1. Comment
November 2, 2020updated 03 Nov 2020 12:48pm

Facebook’s machine learning translation software raises the stakes

By GlobalData Thematic Research

Facebook has launched a multilingual machine learning translation model. Previous models tended to rely on English data as an intermediary. However, Facebook’s many-to-many software, called M2M-100, can translate directly between any pair of 100 languages. The software is open-source with the model, raw data, training, and evaluation setup available on GitHub.

M2M-100, if it works correctly, provides a functional product with real-world applications, which can be built on by other developers. In a globalized world, accurate translation of a wide variety of languages is vital. It enables accurate communication between different communities, which is essential for multinational businesses.
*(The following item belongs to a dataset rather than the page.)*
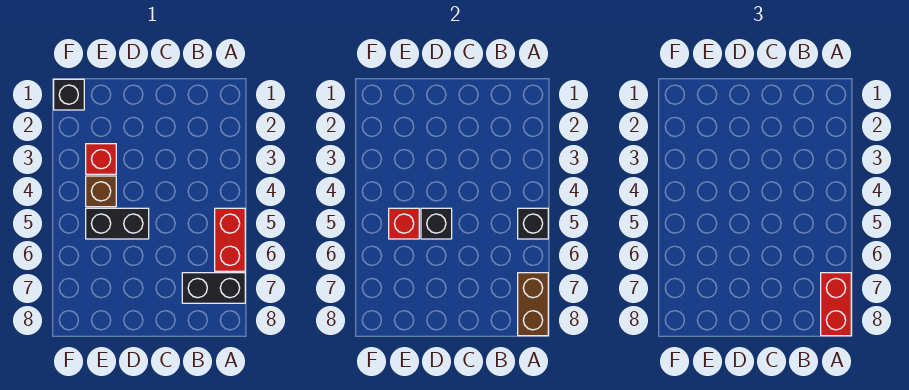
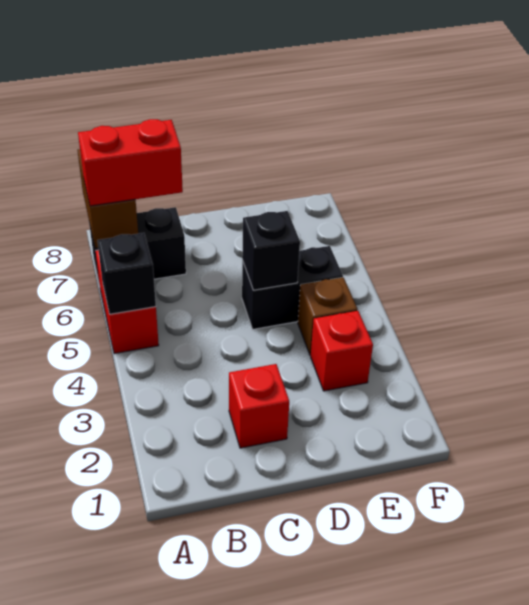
red 1x2 brick [821,273,851,336] -> red 1x2 brick turned to [78,119,183,206]
red 1x1 brick [389,208,419,239] -> red 1x1 brick moved to [229,364,289,448]
black 1x1 brick [54,79,84,110] -> none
It also allows news articles and social media posts to be accurately portrayed, reducing instances of misinformation.

Overhyping AI distracts from necessary developments

GlobalData’s recent thematic report on AI suggests that years of bold proclamations by tech companies eager for publicity have resulted in AI becoming overhyped. The reality has often fallen short of the rhetoric. Principal Microsoft researcher Katja Hofmann argues that AI is transitioning to a new phase, in which breakthroughs occur but at a slower rate than previously suggested. The next few years will require practical uses of AI with tangible benefits, addressing AI to specific use cases.

M2M-100 provides 2,200 translation combinations of 100 languages without relying on English data as a mediator. Among its main competitors, Amazon Translate and Microsoft Translator both support significantly fewer languages than Facebook. However, Google Translate supports 108 languages, both dead and alive, having added five new languages in February 2020.
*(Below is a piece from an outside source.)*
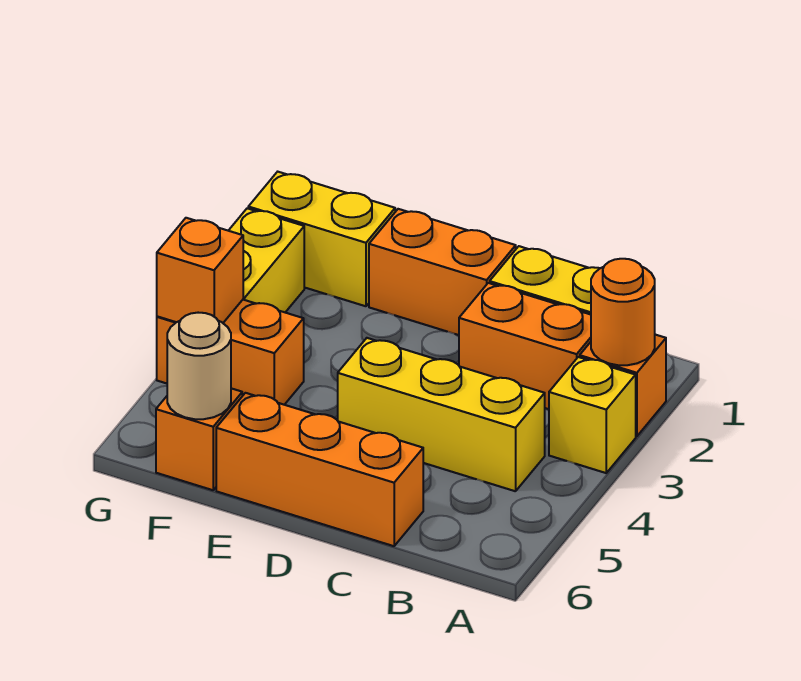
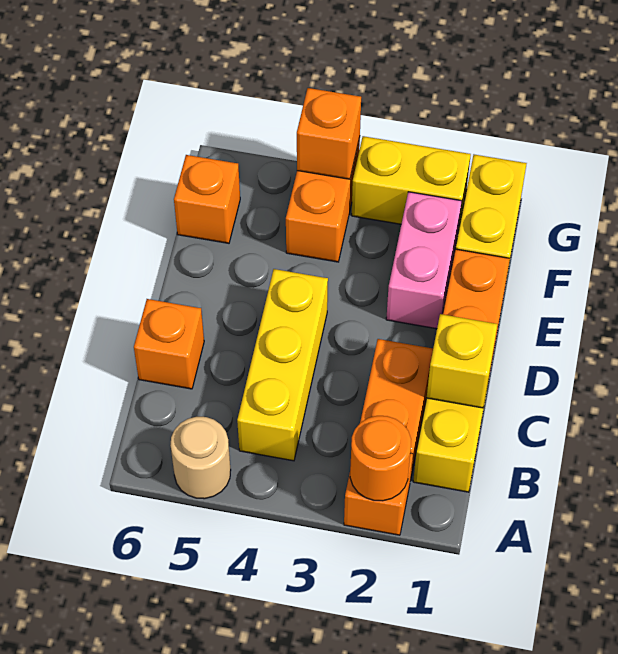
yellow 1x1 brick [549,357,636,473] -> yellow 1x1 brick moved to [427,314,498,408]
orange 1x3 brick [216,393,423,546] -> orange 1x1 brick [134,299,204,389]
none -> pink 1x2 brick [386,192,462,329]
tan 1x1 round brick [167,313,231,419] -> tan 1x1 round brick moved to [170,417,231,499]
Google and Facebook’s products have offer differences. Google uses BookCorpus and English Wikipedia as training data, whereas Facebook analyzes the language of its users. Facebook is, therefore, more suitable for conversational translation, while Google excels at academic style web page translation. Google performs best when English is the target language, which correlates to the training data used. Facebook’s multi-directional model claims there is no English bias, with translations functioning between 2,200 language pairs. Accurate conversational translations based on real-time data and multiple language pairs can fulfil global business needs, making Facebook a market leader.

Open-source machine learning allows continued innovation

Facebook’s strength in this aspect of AI is unsurprising. GlobalData has given the company a thematic score of 5 out of 5 for machine learning, suggesting that this theme will significantly improve Facebook’s future performance.

However, natural language processing (NLP) can be problematic, with language semantics making it hard for algorithms to provide accurate translations. In 2017, Facebook translated the phrase “good morning” in Arabic, posted on its platform by a Palestinian man, as “attack them” in Hebrew, resulting in the sender’s arrest by Israeli police. The open-source nature of the software will help developers recognize pain points. It also allows innovation, enabling multilingual models to be advanced in the future by developers.

Language translation is a high-profile use case for AI due to its applications in conversational plaforms like Amazon’s Alexa, Google’s Assistant, and Apple’s Siri. The tech giants are racking to improve the performance of their virtual assistants. Facebook’s M2M-100 announcement will raise the stakes in AI translation software, pushing the company’s main competitors to respond.

In an interconnected, globalized world, accurate translation is essential. Facebook has used its global community and access to large datasets to progress machine learning and AI, creating a practical, real-world use case. Allowing access to the training data and models propels future developments, moving linguistic machine learning away from a traditionally Anglo-centric model.